Zwiener’s Amendment also keeps Wimberley in the same district, instead of dividing it between HD 45 and HD 73.

The debate was for the most part cordial, but one amendment sparked intense discussion among lawmakers. Representative JM Lozano, R-Kingsville, proposed a change to the Rio Grande Valley districts that would make House District 37 more competitive for his party.

Representative Alex Dominguez, the Democrat who represents HD 37, opposed the proposal and said Lozano had not led the change through members of the Rio Grande Valley delegation before proposing the amendment.

Rep. Eddie Lucio III, D-Brownsville, also spoke out against the proposed change, telling members of the House that his remarks would likely be the last time he addressed the House during a debate. Lucio is not a candidate for re-election in 2022.

“Please let our delegation speak and vote no on this amendment,” he said.

The amendment was adopted 72-70.

Talarico is moving

Rep. James Talarico, D-Round Rock, was not removed from the district he represents in the final version of the bill, but said the new boundaries approved by members had transformed the 52-house district. from a competitive district to a Republican stronghold.

The new lines expand the district to include rural areas north of Georgetown.

Talarico said on Wednesday that he plans to move to Austin and run for the 50th house district. That district is represented by Representative Celia Israel, D-Austin, who is considering running for mayor of Austin and not seeking re-election.

“The Republicans in Texas are trying to eliminate me by using racist gerrymandering to divide our community. If they think they can keep me out of the house, they better think again, ”Talarico said. “I am grateful to everyone who urged me to return to North Austin – where I grew up – to run for the seat vacated by my friend Celia Israel.”

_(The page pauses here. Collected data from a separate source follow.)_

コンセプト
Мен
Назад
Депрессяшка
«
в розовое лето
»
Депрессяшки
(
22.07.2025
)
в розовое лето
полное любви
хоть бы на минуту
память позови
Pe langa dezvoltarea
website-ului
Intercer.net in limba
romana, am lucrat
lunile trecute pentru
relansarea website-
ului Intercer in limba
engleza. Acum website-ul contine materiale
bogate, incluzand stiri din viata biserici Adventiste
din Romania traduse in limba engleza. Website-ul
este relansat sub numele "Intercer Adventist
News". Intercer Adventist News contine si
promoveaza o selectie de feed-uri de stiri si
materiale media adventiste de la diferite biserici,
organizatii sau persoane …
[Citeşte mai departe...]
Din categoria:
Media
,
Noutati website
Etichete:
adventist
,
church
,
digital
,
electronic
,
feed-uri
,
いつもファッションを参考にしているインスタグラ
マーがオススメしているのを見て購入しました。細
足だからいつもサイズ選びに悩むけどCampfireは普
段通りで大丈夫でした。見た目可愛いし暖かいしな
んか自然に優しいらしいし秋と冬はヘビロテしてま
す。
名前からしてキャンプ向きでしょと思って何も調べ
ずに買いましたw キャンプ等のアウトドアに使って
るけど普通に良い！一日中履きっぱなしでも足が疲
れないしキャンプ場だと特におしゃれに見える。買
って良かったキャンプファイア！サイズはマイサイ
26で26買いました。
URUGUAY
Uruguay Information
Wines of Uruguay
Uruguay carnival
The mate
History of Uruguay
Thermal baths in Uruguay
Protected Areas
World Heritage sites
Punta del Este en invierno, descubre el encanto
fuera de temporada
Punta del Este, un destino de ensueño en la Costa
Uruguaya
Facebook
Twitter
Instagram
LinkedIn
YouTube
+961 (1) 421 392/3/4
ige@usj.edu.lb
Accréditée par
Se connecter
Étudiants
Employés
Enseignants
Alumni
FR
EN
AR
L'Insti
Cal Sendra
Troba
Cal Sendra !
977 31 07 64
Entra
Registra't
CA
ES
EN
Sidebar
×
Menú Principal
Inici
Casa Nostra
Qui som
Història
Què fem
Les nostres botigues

According to the new district map, House District 50 would cover parts of northern Austin

El Paso lawmakers twinned

In drawing the map, Hunter said his priority was to avoid dividing ridings between districts and to keep each district as compact as possible. He said he also made an effort to avoid “twinning” lawmakers or attracting more than one lawmaker to the same district.

At least one couple remained on the final card: Democratic Reps Lina Ortega and Claudia Ordaz Perez from El Paso were drawn to the same neighborhood covering parts of downtown El Paso. Ordaz Perez spoke out against the bill and said it deprived citizens of the district she represents.

“The proposed card not only dilutes minority representation in Texas, it erodes the earnings of female representatives, who were elected in record numbers by voters in Texas in the last election cycle,” she said. “To all judges who would review these proceedings, I ask: How many more decades of minority population growth are needed before this body truly resembles the people it represents? How unbalanced must the minority population of this state be before people of color are properly represented? ”

Following:Texas Republicans and Democrats set to start redistribution battle on Monday

The final version of the legislative maps should be challenged in court. Unlike past redistribution efforts, Texas lawmakers this year can adopt new political boundaries without first obtaining federal approval through a preclearance process, a requirement adopted for states like Texas with a track record. discrimination against non-white voters.

Representative Toni Rose, D-Dallas, proposed an amendment that would have required a federal district court to first approve the state’s new political boundaries before they could be passed, but he did not been adopted.

The final version of the map must be approved by the Senate. The House still has three other redistribution tasks to complete: approving new maps for the Texas Senate, state districts in the United States, and districts for the State Board of Education. The Senate approved these cards earlier this month.

The 30-day special session is scheduled to end on Tuesday, but Gov. Greg Abbott could order another special session.